DIRECTIONS :: Turn the listing below, from its start through the line containing "family: Sphaeroceridae", into a numbered list that leaves out blank lines and the pictures.

DATASET ROWS ::
>> begin

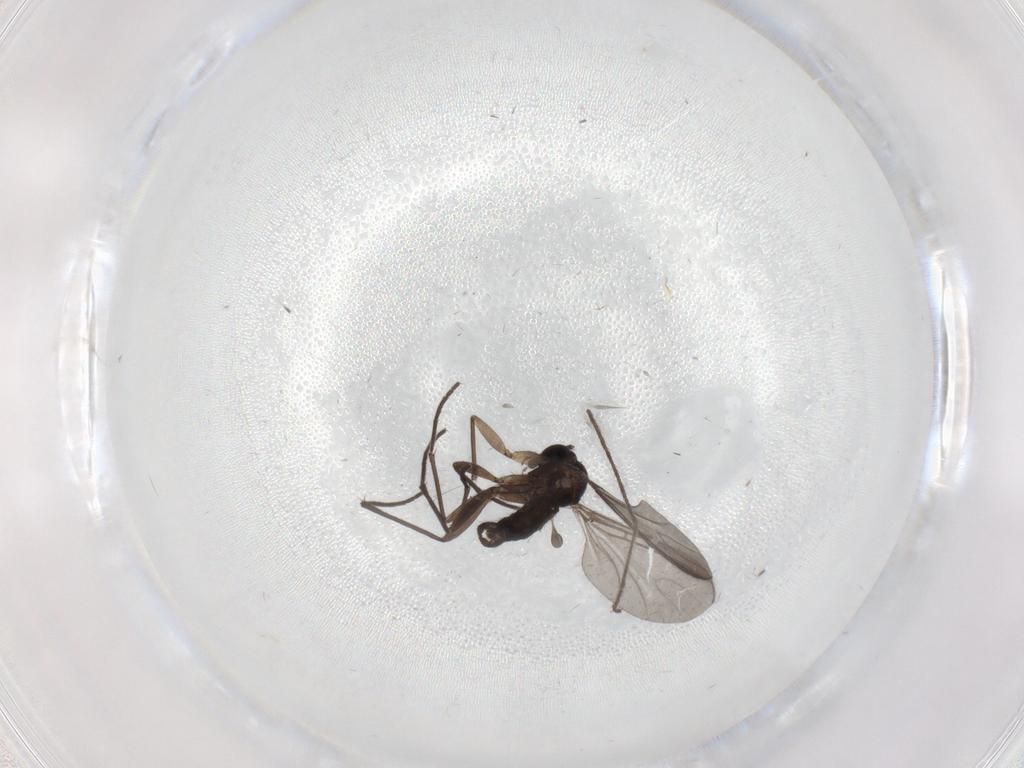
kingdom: Animalia
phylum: Arthropoda
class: Insecta
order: Diptera
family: Sciaridae
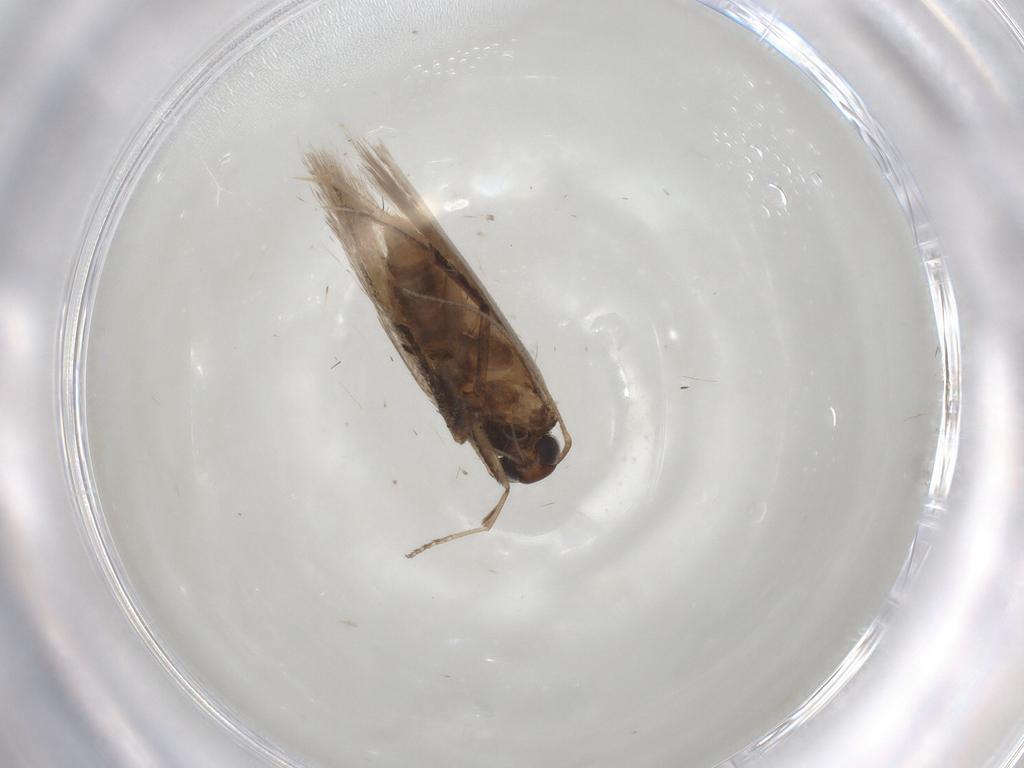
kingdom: Animalia
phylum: Arthropoda
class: Insecta
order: Lepidoptera
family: Gelechiidae
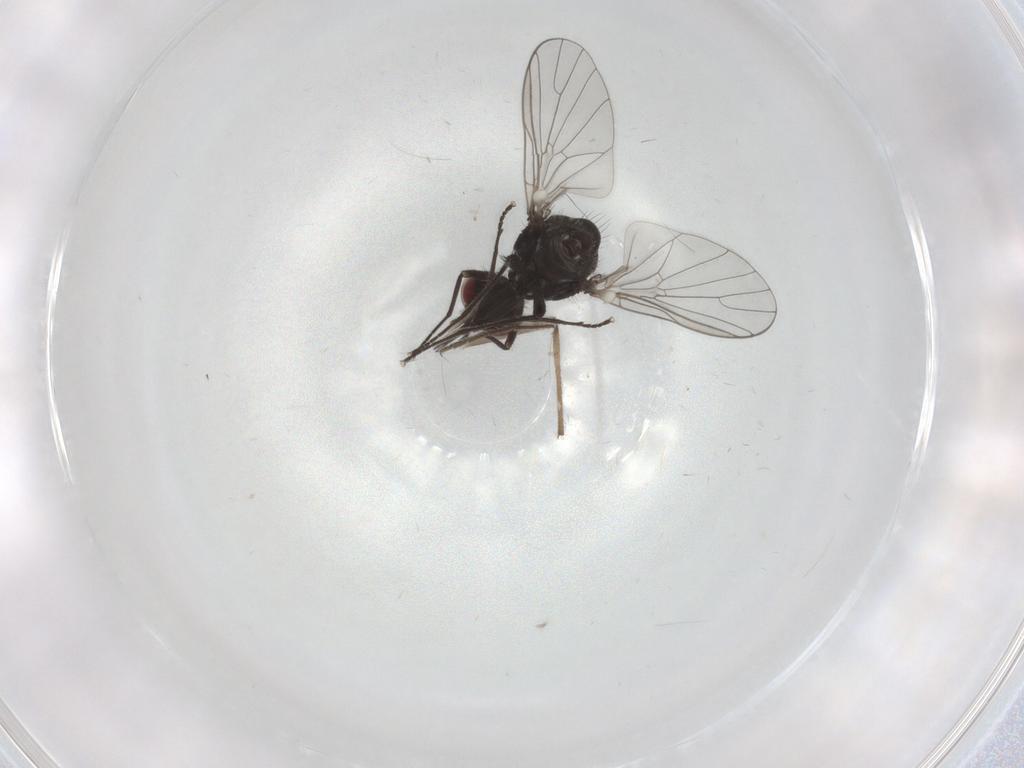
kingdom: Animalia
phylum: Arthropoda
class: Insecta
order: Diptera
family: Bombyliidae
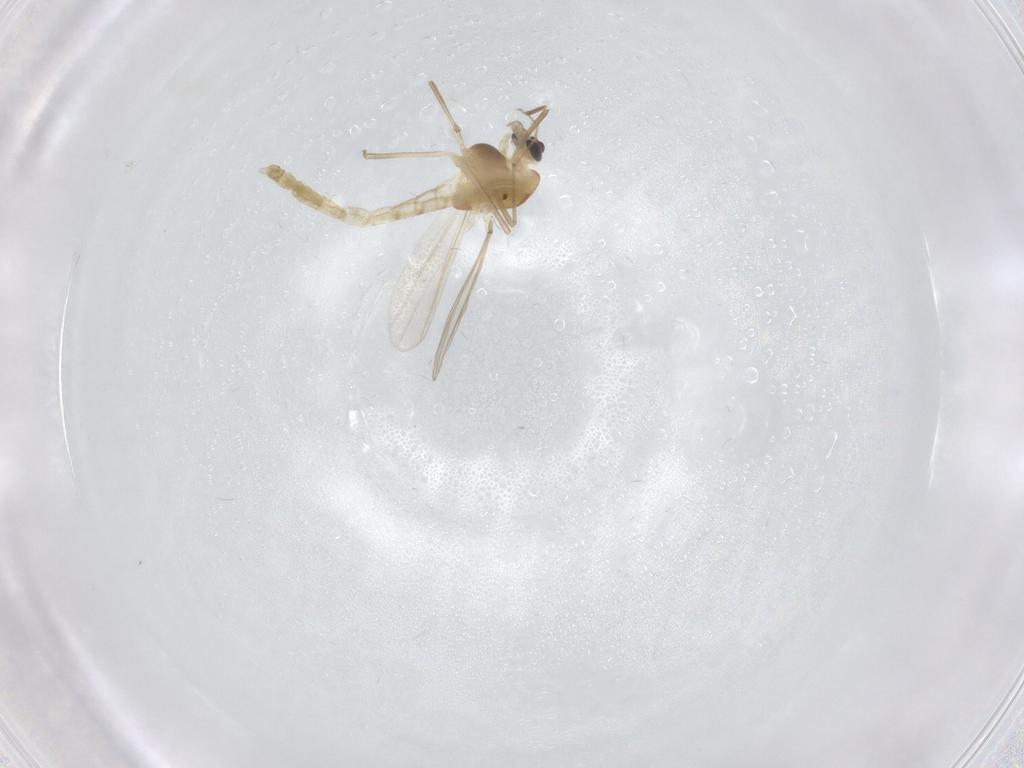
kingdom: Animalia
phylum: Arthropoda
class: Insecta
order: Diptera
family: Chironomidae
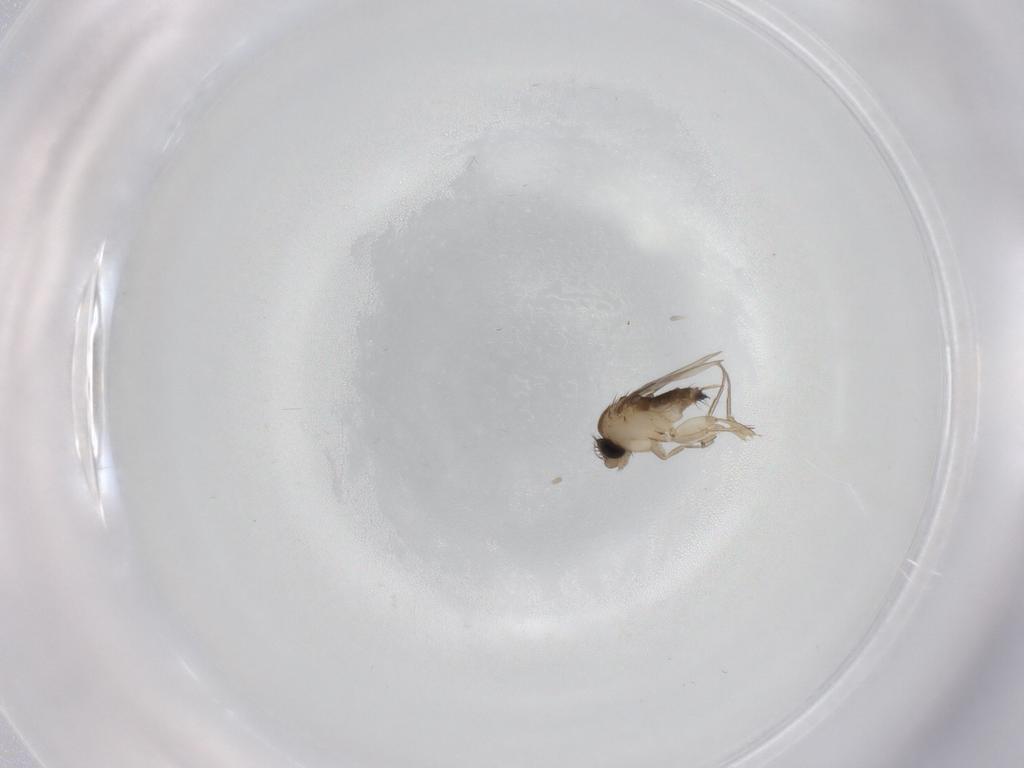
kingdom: Animalia
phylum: Arthropoda
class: Insecta
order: Diptera
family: Phoridae
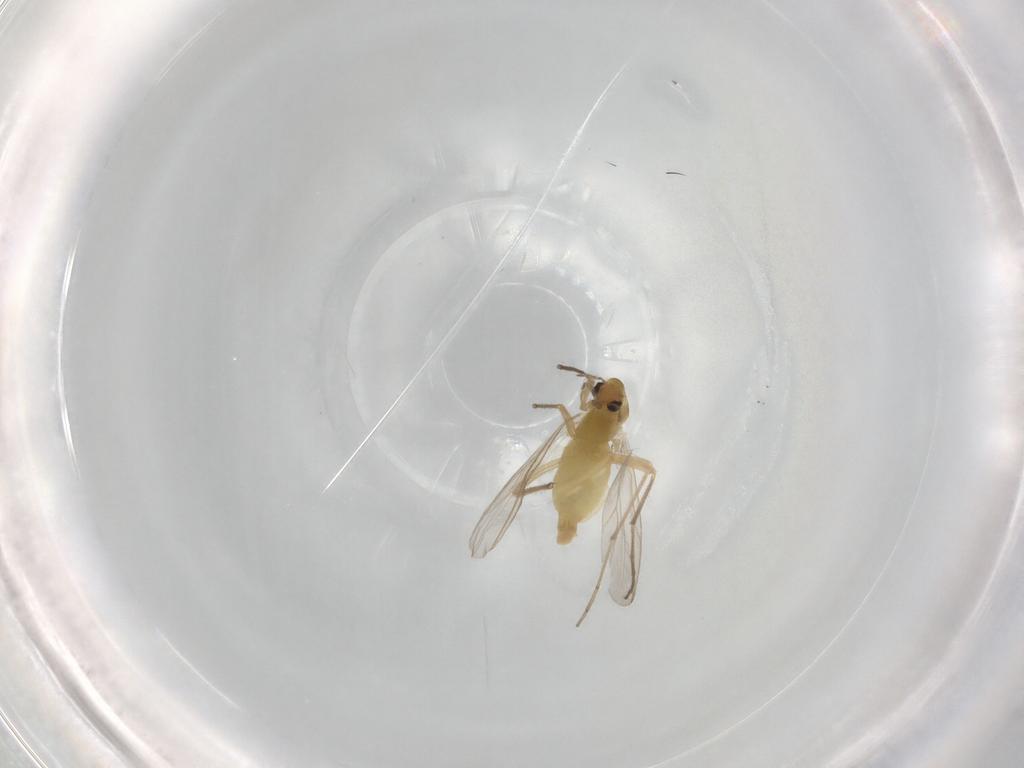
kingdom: Animalia
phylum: Arthropoda
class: Insecta
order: Diptera
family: Chironomidae
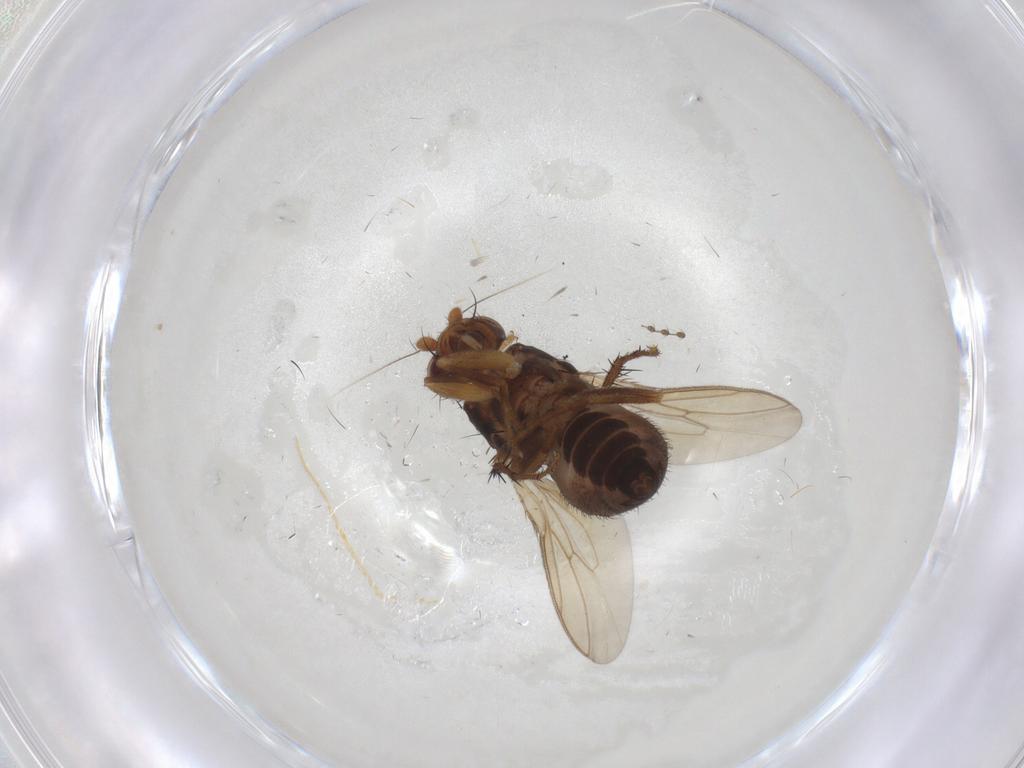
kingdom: Animalia
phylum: Arthropoda
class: Insecta
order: Diptera
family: Sphaeroceridae
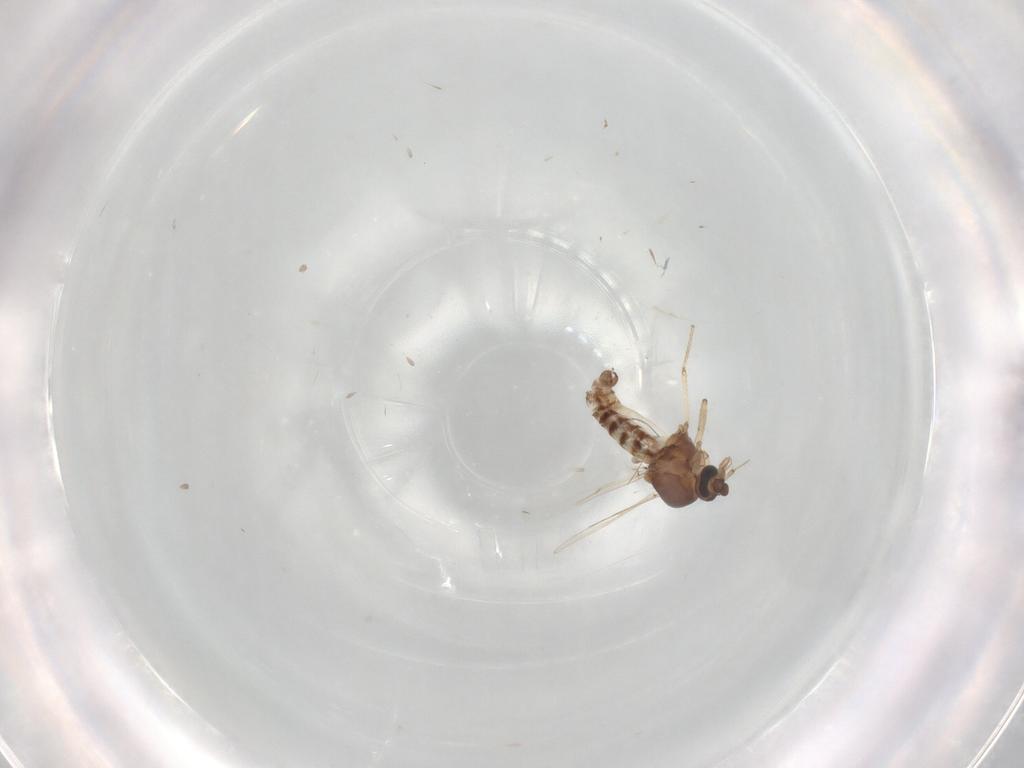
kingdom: Animalia
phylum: Arthropoda
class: Insecta
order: Diptera
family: Ceratopogonidae
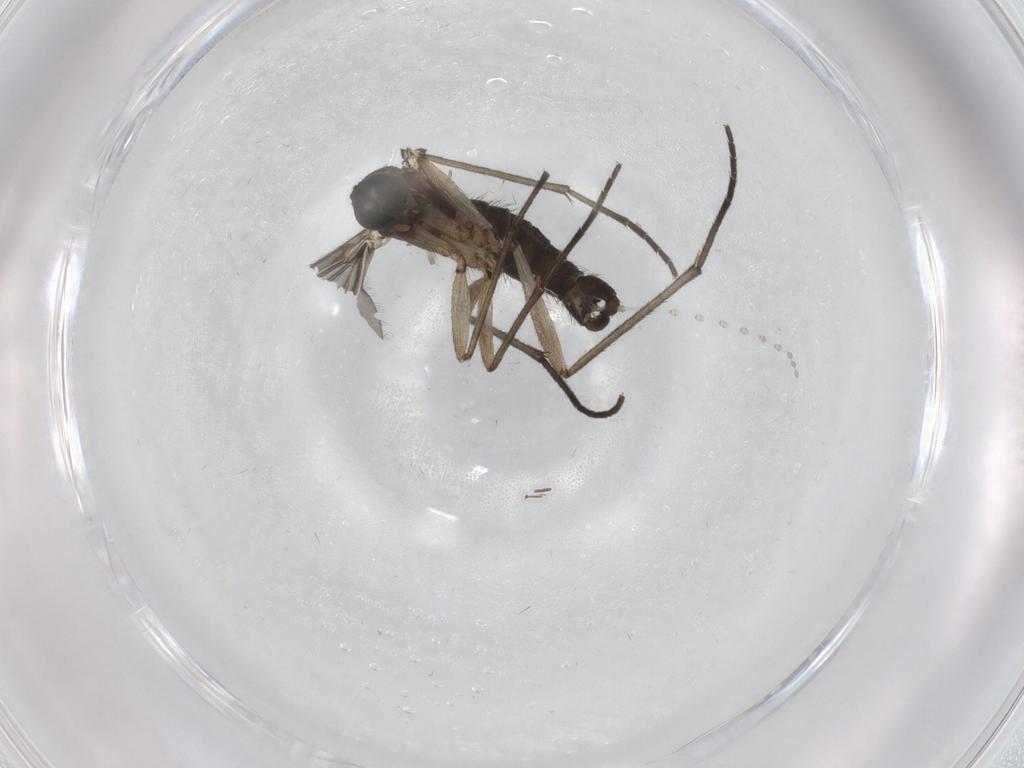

>> end

THE OUTPUT ::
1. kingdom: Animalia
2. phylum: Arthropoda
3. class: Insecta
4. order: Diptera
5. family: Sciaridae
6. kingdom: Animalia
7. phylum: Arthropoda
8. class: Insecta
9. order: Lepidoptera
10. family: Gelechiidae
11. kingdom: Animalia
12. phylum: Arthropoda
13. class: Insecta
14. order: Diptera
15. family: Bombyliidae
16. kingdom: Animalia
17. phylum: Arthropoda
18. class: Insecta
19. order: Diptera
20. family: Chironomidae
21. kingdom: Animalia
22. phylum: Arthropoda
23. class: Insecta
24. order: Diptera
25. family: Phoridae
26. kingdom: Animalia
27. phylum: Arthropoda
28. class: Insecta
29. order: Diptera
30. family: Chironomidae
31. kingdom: Animalia
32. phylum: Arthropoda
33. class: Insecta
34. order: Diptera
35. family: Sphaeroceridae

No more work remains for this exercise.